Twitter In A Year 1 Classroom

This week I have started to use Twitter in my Year 1 class. Twitter is a great way to engage children with, and give them a reason for writing. This term was chosen as we currently have 10 eggs in the year group as we wait for them to hatch.

Setting goals.

As with any new practises, and especially when introducing technology it is important to know before you start why you are doing it and what the desired outcomes are. I purposely choose my year group and a relatively simple goal. This being the first venture onto Twitter for the school I wanted to almost guarantee success.

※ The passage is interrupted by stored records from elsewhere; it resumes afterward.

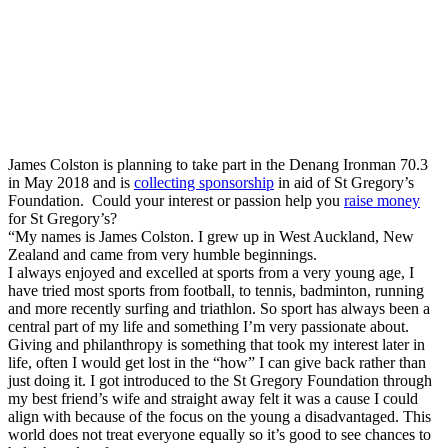
James Colston is planning to take part in the Denang Ironman 70.3
in May 2018 and is
collecting sponsorship
in aid of St Gregory’s
Foundation. Could your interest or passion help you
raise money
for St Gregory’s?
“My names is James Colston. I grew up in West Auckland, New
Zealand and came from very humble beginnings.
I always enjoyed and excelled at sports from a very young age, I
have tried most sports from football, to tennis, badminton, running
and more recently surfing and triathlon. So sport has always been a
central part of my life and something I’m very passionate about.
Giving and philanthropy is something that took my interest later in
life, often I would get lost in the “how” I can give back rather than
just doing it. I got introduced to the St Gregory Foundation through
my best friend’s wife and straight away felt it was a cause I could
align with because of the focus on the young a disadvantaged. This
world does not treat everyone equally so it’s good to see chances to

Our goal was to increase desire to write. We wanted  to use Twitter  to provide a purpose for their writing and ensuring that the have an engaging stimulus, which having eggs in the classroom to hatch certainly was. I’ll write a post about that when we have finished the topic.

Setting up Twitter.

Starting out is really simple, I set up an account on Twitter you can sign up here, something short is good. I went for @RLPSyr1

Screenshot of a protected Twitter stream.
What people see when they look at your twitter stream and you have protected it.

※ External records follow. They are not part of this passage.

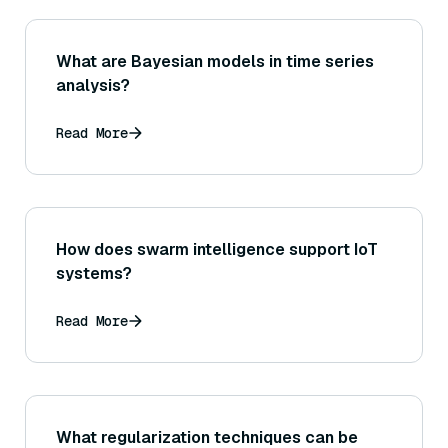
What are Bayesian models in time series
analysis?
Read More
How does swarm intelligence support IoT
systems?
Read More
What regularization techniques can be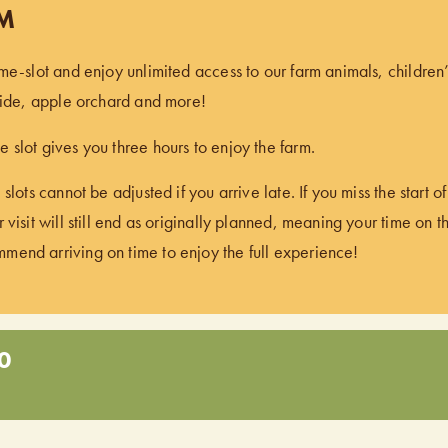
PM
ime-slot and enjoy unlimited access to our farm animals, children
 ride, apple orchard and more!
 slot gives you three hours to enjoy the farm.
 slots cannot be adjusted if you arrive late. If you miss the start 
 visit will still end as originally planned, meaning your time on t
end arriving on time to enjoy the full experience!
0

Once the account is setup it’s pretty much all done. After seeking advice from my follwers on Twitter I opted to make our class tweets protected. This isn’t ideal as it is a barrier to followers (especially non-tweeting parents) but it does mean a layer if security and control over what could appear on the screen in the classroom. It was mainly our followers advatars that caused me concern in the begining we had a couple of followers with pictures that I wanted to block.  During class use I use a view that just shows our tweets by zooming into the page (200% on my screen), this helps eliminate these problems.

How we use it.

To integrate it into my classroom practice was the key to success. At convient points in the lesson, especially plenaries, and mid-lesson mini plenaries I have been asking children to think of a full sentence to explain what we have learnt in the lesson. I’ve also been getting children to write a sentence about their observations of the eggs. Children have also been encouraged to write a sentence or two when they notice something about the eggs/chicks, for example when another had hatched.

How did it go?

Well, both of these strategies have worked. A week in and my children are wanting to write on Twitter. They come up to me and say “I know what we can write on Twitter” then speak in full, interesting sentences. Interestingly I’ve noticed boys are very keen to suggest a sentence, far more than they normally are, say in shared writing. The short nature of the writing has helped, in a class with high EAL I’m constantly looking for ways to engage and remove the fear from writing – twitter seems to be helping with this.

What next?

The obvious next step is to start using it more in other lessons, this would help develop home-school links which would be a great gain and one that would certainly speed up the adoption of it across the school.